DATA FOR ANALYSIS:
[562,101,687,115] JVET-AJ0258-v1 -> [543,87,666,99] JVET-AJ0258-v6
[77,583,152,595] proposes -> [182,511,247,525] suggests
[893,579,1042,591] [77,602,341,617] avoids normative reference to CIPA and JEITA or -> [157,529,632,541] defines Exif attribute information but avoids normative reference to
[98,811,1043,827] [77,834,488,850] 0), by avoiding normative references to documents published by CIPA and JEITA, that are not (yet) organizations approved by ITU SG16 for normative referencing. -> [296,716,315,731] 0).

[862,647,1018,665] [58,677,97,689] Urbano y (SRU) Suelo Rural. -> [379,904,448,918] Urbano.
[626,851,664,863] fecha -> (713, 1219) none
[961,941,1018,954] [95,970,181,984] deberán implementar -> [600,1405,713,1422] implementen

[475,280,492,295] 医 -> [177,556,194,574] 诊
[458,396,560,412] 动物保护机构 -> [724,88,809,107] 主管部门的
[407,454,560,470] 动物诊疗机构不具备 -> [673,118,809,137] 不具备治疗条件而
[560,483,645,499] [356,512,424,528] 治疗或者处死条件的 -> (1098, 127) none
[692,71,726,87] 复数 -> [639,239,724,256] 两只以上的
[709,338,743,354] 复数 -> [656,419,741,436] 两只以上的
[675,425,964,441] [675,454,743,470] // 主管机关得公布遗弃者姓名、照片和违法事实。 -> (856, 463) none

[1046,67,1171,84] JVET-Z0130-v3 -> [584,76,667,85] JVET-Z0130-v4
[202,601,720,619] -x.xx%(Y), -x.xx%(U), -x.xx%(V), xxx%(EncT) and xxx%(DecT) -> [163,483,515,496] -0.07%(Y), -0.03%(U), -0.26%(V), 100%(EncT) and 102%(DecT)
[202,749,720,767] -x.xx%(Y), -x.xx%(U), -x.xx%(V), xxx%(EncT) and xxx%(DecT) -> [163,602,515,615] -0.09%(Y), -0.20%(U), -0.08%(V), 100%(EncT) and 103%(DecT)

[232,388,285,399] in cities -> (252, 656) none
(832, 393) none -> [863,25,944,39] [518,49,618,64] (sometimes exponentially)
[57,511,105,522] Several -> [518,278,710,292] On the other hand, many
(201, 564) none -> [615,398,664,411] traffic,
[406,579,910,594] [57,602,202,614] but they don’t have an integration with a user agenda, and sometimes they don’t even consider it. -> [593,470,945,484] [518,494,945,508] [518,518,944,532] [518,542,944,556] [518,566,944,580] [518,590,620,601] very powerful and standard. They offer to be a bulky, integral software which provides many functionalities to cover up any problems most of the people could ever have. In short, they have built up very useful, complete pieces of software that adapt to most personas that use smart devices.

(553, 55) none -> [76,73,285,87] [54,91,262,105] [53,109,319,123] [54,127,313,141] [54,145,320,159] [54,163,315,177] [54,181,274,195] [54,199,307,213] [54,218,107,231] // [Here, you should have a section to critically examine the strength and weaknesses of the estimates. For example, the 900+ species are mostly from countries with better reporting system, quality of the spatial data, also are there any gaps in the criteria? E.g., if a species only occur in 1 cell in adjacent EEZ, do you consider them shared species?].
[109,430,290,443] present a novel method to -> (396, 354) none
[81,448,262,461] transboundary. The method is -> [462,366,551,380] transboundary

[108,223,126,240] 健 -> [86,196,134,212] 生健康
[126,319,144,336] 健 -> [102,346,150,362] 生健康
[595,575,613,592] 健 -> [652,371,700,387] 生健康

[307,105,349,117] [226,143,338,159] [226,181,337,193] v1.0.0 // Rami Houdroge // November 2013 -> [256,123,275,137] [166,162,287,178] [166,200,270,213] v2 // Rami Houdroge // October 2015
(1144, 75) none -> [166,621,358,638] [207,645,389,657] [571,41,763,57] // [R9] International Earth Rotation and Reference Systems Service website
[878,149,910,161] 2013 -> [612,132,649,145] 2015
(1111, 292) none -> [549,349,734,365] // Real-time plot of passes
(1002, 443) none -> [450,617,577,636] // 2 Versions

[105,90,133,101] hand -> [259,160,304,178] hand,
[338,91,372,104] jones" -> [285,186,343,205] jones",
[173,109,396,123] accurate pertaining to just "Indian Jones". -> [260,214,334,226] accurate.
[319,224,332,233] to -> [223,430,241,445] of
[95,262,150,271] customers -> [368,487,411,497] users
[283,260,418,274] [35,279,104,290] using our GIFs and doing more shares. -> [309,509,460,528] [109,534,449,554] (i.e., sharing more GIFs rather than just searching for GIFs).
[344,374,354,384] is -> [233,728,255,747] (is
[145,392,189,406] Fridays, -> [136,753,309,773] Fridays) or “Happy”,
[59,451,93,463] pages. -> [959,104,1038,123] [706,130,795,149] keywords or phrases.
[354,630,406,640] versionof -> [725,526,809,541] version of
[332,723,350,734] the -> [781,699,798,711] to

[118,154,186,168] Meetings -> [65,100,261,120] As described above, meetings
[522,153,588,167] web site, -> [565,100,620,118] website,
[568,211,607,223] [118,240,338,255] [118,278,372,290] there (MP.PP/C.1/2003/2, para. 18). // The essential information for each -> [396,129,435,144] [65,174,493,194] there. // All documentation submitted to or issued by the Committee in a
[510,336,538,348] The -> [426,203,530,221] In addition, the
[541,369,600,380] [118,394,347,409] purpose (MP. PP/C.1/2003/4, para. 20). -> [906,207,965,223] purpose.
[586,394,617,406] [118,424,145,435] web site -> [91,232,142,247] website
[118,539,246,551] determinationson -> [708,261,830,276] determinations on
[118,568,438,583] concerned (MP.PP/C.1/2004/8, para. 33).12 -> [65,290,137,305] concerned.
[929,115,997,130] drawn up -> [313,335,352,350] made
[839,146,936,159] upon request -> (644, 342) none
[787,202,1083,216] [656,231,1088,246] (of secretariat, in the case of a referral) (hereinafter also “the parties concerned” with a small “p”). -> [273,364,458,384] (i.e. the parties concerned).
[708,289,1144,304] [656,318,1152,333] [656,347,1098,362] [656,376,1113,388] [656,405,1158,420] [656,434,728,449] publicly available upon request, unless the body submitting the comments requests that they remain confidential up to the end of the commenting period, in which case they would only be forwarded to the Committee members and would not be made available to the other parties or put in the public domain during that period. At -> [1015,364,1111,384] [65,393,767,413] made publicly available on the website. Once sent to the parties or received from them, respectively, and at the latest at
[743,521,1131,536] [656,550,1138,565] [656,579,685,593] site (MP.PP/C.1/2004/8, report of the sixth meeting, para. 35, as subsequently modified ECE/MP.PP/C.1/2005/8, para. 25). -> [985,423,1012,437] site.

PROBLEM REQUIREMENTS:
Nothing should appear in the answer except the lines above from the line with "[626,851,664,863] fecha -> (713, 1219) none" through the line with "[692,71,726,87] 复数 -> [639,239,724,256] 两只以上的", both included, written out exactly.

COMPLETED TASK:
[626,851,664,863] fecha -> (713, 1219) none
[961,941,1018,954] [95,970,181,984] deberán implementar -> [600,1405,713,1422] implementen

[475,280,492,295] 医 -> [177,556,194,574] 诊
[458,396,560,412] 动物保护机构 -> [724,88,809,107] 主管部门的
[407,454,560,470] 动物诊疗机构不具备 -> [673,118,809,137] 不具备治疗条件而
[560,483,645,499] [356,512,424,528] 治疗或者处死条件的 -> (1098, 127) none
[692,71,726,87] 复数 -> [639,239,724,256] 两只以上的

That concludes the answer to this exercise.